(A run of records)
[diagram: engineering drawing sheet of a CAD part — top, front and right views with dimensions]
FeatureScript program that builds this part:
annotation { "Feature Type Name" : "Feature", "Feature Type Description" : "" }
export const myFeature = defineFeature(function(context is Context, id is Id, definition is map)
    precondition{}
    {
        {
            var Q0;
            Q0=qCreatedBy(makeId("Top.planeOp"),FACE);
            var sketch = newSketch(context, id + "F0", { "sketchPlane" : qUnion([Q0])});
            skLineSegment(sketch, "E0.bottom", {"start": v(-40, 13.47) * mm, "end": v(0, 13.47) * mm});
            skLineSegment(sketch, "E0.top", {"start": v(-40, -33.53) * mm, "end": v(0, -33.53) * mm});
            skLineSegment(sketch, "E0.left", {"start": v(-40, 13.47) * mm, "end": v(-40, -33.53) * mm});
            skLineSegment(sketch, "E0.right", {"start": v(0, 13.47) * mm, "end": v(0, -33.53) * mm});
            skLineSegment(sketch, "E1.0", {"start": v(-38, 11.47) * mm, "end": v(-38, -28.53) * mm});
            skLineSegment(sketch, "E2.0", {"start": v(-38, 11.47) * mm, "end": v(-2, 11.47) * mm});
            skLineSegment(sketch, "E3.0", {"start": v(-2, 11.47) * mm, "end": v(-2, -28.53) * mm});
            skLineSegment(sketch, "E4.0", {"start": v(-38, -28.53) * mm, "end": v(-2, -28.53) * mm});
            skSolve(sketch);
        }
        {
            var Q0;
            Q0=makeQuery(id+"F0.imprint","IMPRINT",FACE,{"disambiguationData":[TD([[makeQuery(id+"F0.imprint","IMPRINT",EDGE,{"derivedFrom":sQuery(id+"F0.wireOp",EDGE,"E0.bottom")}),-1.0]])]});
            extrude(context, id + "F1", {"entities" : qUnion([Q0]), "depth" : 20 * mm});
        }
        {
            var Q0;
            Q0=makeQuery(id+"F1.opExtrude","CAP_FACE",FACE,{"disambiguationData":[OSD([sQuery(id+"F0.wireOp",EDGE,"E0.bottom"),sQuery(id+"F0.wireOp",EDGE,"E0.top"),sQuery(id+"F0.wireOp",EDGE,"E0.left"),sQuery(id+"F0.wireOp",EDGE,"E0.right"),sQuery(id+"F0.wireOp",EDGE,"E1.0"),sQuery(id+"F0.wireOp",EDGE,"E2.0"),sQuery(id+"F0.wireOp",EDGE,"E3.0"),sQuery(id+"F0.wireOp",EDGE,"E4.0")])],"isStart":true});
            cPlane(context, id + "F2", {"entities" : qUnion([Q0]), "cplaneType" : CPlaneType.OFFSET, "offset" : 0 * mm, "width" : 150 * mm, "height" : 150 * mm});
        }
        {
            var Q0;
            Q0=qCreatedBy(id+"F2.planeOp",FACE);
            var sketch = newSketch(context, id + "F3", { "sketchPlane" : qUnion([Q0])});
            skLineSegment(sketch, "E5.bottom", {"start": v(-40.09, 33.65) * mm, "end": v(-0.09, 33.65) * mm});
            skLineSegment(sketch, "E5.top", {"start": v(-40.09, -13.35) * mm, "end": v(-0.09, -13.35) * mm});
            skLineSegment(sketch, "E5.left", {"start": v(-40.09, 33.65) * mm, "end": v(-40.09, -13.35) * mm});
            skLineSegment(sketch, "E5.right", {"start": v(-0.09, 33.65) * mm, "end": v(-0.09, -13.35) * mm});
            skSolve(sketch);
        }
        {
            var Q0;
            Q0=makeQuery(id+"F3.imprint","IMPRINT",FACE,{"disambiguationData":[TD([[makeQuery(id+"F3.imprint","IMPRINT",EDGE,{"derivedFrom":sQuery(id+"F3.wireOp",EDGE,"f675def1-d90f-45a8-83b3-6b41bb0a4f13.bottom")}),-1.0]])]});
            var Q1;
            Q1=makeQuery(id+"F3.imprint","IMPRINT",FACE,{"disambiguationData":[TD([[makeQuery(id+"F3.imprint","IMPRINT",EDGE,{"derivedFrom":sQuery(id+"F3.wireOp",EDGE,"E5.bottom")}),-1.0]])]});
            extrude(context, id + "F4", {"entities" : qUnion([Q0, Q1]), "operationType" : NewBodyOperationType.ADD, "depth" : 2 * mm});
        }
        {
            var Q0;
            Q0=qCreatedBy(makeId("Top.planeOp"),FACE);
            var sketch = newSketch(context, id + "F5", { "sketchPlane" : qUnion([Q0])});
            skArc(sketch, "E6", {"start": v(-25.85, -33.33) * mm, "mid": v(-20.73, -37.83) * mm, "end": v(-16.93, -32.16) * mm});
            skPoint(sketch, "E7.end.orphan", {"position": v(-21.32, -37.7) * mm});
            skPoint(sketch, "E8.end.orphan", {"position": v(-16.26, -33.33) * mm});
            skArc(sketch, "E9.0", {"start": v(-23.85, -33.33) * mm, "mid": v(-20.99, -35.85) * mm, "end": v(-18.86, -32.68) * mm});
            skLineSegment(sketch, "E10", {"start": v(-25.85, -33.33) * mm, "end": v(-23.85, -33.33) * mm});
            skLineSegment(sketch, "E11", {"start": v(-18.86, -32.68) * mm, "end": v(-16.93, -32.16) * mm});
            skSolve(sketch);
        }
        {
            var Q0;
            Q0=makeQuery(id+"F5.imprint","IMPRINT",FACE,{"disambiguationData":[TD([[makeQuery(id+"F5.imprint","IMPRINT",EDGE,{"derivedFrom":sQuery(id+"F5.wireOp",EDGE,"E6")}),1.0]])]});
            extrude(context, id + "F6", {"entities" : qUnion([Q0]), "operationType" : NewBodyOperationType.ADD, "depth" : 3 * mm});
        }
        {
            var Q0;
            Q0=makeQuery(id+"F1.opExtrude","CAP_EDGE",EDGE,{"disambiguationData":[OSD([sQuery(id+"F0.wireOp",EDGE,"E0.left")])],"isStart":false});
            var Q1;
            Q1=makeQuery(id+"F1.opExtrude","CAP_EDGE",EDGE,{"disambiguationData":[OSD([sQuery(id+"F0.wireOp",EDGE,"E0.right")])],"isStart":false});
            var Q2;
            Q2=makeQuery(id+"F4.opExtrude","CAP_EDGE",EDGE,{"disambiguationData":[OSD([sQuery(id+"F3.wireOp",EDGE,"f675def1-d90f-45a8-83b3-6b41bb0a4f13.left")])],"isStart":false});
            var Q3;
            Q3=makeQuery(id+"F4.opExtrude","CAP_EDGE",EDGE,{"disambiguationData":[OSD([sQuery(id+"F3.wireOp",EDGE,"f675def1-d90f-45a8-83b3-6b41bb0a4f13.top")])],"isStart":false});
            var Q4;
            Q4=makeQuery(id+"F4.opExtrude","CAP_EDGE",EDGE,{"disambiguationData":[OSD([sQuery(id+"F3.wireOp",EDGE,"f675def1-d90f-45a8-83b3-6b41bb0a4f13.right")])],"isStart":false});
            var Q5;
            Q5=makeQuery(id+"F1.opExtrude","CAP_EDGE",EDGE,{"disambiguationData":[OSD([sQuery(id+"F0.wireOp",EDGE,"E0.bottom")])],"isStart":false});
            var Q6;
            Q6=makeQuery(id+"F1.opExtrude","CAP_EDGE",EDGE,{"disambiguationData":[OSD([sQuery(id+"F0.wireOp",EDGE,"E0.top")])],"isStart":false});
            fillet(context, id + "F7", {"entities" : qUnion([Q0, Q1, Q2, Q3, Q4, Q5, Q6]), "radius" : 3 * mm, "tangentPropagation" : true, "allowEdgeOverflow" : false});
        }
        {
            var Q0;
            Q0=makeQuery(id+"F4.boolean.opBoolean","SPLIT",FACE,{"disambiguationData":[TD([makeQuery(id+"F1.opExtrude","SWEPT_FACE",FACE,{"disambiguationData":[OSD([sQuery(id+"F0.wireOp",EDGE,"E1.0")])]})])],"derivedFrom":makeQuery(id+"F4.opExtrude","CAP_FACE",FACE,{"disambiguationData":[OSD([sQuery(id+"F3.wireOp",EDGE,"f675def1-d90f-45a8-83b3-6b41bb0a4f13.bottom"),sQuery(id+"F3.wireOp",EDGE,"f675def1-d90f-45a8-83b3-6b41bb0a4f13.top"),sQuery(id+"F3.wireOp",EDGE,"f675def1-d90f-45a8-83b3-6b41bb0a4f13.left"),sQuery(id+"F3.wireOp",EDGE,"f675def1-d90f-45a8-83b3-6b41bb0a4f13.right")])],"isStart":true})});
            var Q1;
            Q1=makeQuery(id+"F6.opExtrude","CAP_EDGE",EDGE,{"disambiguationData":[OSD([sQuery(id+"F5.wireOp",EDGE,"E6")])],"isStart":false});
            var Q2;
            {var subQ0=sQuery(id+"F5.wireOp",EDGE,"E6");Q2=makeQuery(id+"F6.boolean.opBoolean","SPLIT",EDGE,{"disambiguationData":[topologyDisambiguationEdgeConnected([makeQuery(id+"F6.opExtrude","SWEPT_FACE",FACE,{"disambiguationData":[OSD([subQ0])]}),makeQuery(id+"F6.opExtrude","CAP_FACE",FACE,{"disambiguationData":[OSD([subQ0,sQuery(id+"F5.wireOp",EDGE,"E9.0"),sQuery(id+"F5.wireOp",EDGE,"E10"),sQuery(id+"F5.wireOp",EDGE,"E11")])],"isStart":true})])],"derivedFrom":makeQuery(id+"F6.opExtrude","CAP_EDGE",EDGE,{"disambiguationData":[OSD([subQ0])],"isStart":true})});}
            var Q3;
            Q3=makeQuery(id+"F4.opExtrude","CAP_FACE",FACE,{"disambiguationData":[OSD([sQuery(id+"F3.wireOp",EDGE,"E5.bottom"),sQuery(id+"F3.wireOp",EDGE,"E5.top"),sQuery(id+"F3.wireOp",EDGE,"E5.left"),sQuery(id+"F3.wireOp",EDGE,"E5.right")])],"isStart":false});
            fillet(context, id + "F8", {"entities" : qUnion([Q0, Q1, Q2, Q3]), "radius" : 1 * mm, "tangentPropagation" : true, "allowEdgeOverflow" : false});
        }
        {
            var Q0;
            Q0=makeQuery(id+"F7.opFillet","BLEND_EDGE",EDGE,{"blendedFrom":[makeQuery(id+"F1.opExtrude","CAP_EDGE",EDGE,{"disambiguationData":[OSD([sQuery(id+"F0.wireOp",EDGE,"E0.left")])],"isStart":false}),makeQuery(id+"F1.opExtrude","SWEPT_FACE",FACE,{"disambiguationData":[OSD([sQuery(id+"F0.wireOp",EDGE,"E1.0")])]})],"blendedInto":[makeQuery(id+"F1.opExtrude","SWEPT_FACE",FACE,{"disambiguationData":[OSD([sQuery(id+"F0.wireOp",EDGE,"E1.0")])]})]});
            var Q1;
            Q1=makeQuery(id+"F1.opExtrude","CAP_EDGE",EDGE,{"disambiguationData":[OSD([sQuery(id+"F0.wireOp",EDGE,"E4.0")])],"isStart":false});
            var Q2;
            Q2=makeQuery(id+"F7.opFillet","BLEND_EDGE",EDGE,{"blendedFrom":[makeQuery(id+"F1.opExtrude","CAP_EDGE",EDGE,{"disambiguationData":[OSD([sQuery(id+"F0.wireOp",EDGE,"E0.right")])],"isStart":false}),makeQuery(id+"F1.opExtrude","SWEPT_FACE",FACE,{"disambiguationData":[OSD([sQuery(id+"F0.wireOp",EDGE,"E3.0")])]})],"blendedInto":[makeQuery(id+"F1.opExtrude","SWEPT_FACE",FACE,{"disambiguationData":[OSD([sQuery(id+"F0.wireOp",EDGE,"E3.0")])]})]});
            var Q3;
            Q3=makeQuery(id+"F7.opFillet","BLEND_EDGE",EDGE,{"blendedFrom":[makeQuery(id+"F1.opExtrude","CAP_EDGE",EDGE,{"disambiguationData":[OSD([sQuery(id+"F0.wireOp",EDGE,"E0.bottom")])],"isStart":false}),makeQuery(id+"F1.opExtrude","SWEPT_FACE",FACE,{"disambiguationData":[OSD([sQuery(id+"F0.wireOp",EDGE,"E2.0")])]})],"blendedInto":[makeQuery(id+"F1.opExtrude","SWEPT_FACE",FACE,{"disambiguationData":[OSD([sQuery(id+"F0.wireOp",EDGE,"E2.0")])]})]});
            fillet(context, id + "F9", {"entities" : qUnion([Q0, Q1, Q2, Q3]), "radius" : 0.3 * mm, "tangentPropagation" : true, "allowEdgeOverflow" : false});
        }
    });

[Description of the task]:
Please report every line of the records above that contains the string "orphan", matching case exactly.

[Complete output]:
            skPoint(sketch, "E7.end.orphan", {"position": v(-21.32, -37.7) * mm});
            skPoint(sketch, "E8.end.orphan", {"position": v(-16.26, -33.33) * mm});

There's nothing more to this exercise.